It’s not a what, it’s a who. George Kingsley Zipf (1902–1950) wasn’t the first person to notice that the number of occurrences of any word in any given corpus of literature – of any language – is inversely proportional to the rank of how common that word is, but he was the first person to realise how totally bizarre this is. For example, the most common word in English is “the”. The next most common word is “of”, and that occurs just half the time “the” does. The third most common word occurs a third of the time, the fourth a quarter, and so on until the two-hundredth thousandth, three hundred and forty-seventh most common word (“Zipf”, if you’re interested), which occurs 1/200,347 as often as “the”. The reason this is totally out of left field is that we’re saying an ordinal ranking (first, second, third, etc) is somehow a function of a quantity cardinal (one, fifty-seven, 200,347, etc). The two are completely different kinds of entity – it’s like saying apples are inversely proportional to oranges. Strange strange strange.
I’m a big fan of vsauce on Youtube, mainly because all the rules of how to make a science podcast would make him he’s as irritating as hell, yet he isn’t at all. There you go; there’s hope for us all. Anyhow, his one on the Zipf effect is well worth 15 minutes of your time.

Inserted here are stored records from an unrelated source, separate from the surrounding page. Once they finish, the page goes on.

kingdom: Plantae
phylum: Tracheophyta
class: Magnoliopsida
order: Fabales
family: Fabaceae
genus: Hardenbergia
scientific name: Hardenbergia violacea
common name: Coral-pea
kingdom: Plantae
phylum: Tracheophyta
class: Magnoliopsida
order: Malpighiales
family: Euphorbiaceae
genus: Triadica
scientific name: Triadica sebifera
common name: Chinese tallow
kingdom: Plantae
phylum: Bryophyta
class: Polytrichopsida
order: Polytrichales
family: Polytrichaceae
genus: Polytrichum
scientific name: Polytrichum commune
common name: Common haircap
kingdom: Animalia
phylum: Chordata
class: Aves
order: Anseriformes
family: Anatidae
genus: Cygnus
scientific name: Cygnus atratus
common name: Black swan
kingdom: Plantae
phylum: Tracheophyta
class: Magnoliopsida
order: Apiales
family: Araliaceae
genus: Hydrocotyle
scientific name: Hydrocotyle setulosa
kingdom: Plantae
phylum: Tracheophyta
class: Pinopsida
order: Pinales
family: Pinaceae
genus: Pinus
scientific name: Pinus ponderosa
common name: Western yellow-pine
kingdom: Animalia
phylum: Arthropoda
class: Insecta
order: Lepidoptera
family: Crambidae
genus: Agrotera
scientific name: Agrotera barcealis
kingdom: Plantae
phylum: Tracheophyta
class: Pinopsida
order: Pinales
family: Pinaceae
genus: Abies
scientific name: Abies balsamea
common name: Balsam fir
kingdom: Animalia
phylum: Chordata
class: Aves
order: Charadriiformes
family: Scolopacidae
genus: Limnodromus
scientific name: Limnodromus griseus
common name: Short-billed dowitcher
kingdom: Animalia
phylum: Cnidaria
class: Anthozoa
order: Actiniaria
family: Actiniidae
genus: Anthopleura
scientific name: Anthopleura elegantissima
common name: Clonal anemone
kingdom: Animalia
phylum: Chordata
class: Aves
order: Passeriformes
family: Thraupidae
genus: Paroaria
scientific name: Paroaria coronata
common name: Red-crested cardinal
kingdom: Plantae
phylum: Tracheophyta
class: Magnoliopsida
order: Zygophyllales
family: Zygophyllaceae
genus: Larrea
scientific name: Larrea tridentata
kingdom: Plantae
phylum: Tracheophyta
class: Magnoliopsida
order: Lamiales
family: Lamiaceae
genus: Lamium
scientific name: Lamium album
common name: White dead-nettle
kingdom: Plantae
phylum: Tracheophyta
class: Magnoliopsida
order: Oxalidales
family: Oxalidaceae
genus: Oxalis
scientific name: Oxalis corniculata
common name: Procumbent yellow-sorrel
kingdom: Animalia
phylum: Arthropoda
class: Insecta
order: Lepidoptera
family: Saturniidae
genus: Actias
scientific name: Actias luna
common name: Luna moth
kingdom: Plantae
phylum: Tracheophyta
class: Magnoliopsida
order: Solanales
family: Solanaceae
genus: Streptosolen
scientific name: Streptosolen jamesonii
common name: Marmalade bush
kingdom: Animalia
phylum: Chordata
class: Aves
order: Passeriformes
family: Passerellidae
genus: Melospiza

Edited to add: the Zipf effect also explains the perversities of capitalism, why the big have an unfair advantage over the small, much greater than their relative sizes, and why Nero can have a queue coming out the door while the better – and cheaper! – indy coffee shop next door is empty. Right-wingers always talk about a “level playing field” – one of the reasons I’m a socialist is that I’d actually like one.